Diplomatic sources said that the Israeli Prime Minister Benjamin Netanyahu and Palestinian leader Yasser Arafat were expected to meet today on the Israel-Gaza border. The summit was to be followed later by a Washington gathering that was to include the Israeli and Palestinian leaders, Egyptian President Hosni Mubarak and Jordan's King Hussein. Spokesmen for both Mr Arafat and Mr Netanyahu said that no time or place had been set.
At the scene of some of last week's fiercest fighting in Ramallah, a Palestinian town north of Jerusalem, rows of Palestinian police in blue uniforms carrying see-through plastic riot shields forced back hundreds of young men intending to confront Israeli troops on the outskirts of town. "Both sides have agreed they will try to control the situation," said Jibril Rajoub, the Palestinian security chief for the West Bank.
"Arafat is scared that the Israelis will come into area A [the autonomous enclave] unless he quietens things down," said a young Palestinian leaving the demonstration in Ramallah. "There are checkpoints everywhere who stop the demonstrators. We tried to go around, but we couldn't."
To enter or leave Bethlehem, south of Jerusalem, a car has to pass through three lines of Palestinian police. Again the idea was to prevent Palestinians advancing on Rachel's Tomb, a Jewish shrine on the main road.
Mr Arafat may feel that Mr Netanyahu now has the message that if he continues to ignore Palestinian demands, then the violence of the last few days will be repeated. Although the Prime Minister accuses him of inciting the demonstrations and the shooting by police, co-operation between Israeli and Palestinian security is clearly continuing. Mr Arafat's decision to cool down the crisis is being criticised by many Palestinians as being over-conciliatory, but none of the other Palestinian factions appeared to have a clear strategy.

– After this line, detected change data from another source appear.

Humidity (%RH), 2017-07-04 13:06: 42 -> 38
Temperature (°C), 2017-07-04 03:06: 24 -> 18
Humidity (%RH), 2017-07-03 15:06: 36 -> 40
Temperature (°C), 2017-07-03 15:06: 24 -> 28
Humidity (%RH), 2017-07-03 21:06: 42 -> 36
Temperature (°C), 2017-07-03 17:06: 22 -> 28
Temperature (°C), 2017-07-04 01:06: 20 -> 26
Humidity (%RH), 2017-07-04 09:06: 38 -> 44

The only violence on the road from Jerusalem yesterday was at the entrance to Kallandia refugee camp, which is meant to be under Israeli control. Stone-throwers pelted Israeli border guards, who arrived in jeeps and responded with rubber bullets and percussion grenades.
The US has been making urgent efforts to bring Mr Netanyahu and Mr Arafat together. On Friday, Mr Netanyahu said Mr Arafat "must personally intervene and stop the incitement", and the Palestinian leader appears to have done so, but the Prime Minister has given no assurance that he will close the archaeological tunnel under the Muslim quarter in Jerusalem. Its opening has led to the death of 54 Palestinians and 14 Israelis so far.

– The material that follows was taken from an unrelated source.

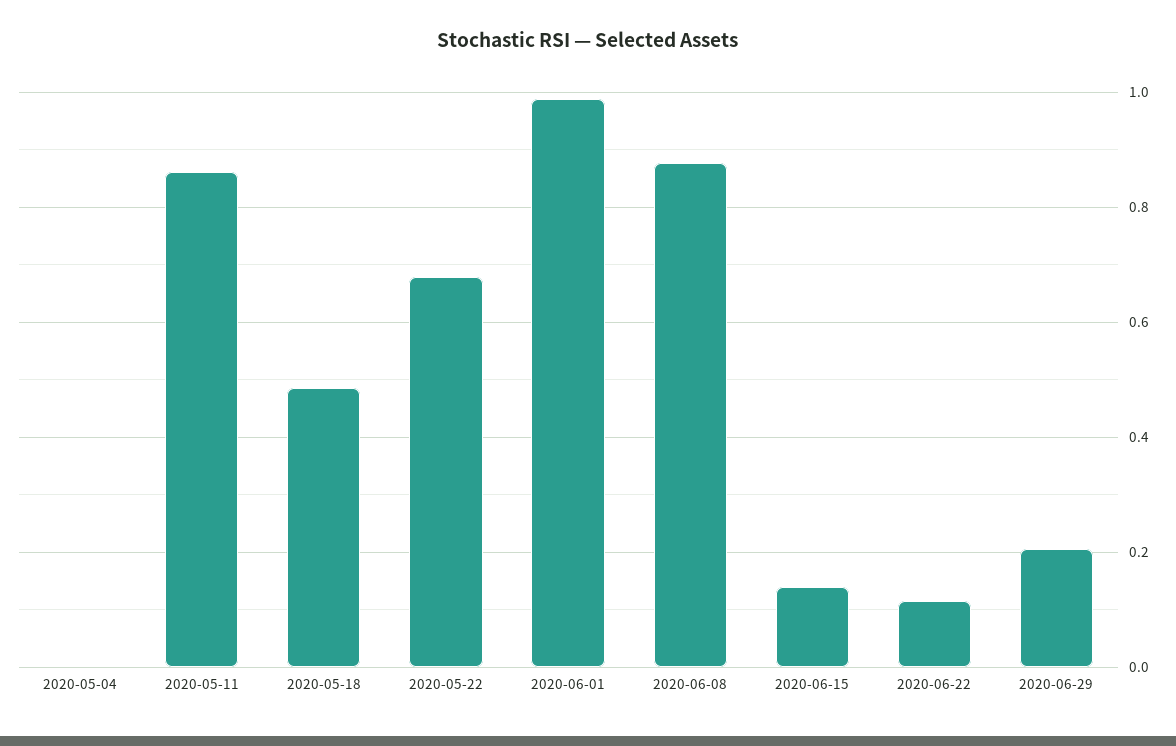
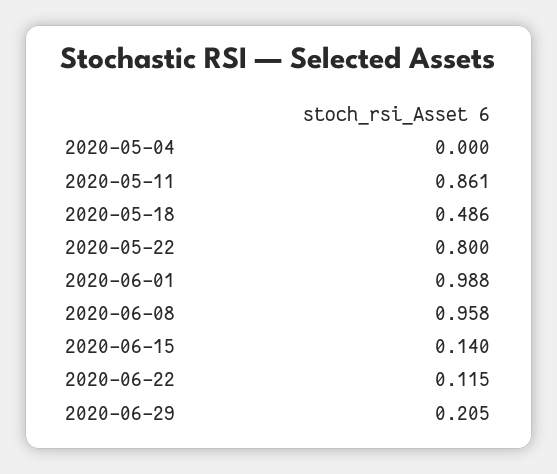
2020-05-22: 0.68 -> 0.8
2020-06-08: 0.88 -> 0.958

Yossi Beilin, the former minister responsible for peace negotiations in Shimon Peres's Labour government, said the present right-wing administration had lied when it said last week that the Palestinians had agreed in January to the opening of the tunnel. Israeli negotiators had raised the idea informally with the Palestinians, he said, but the other side never accepted the deal.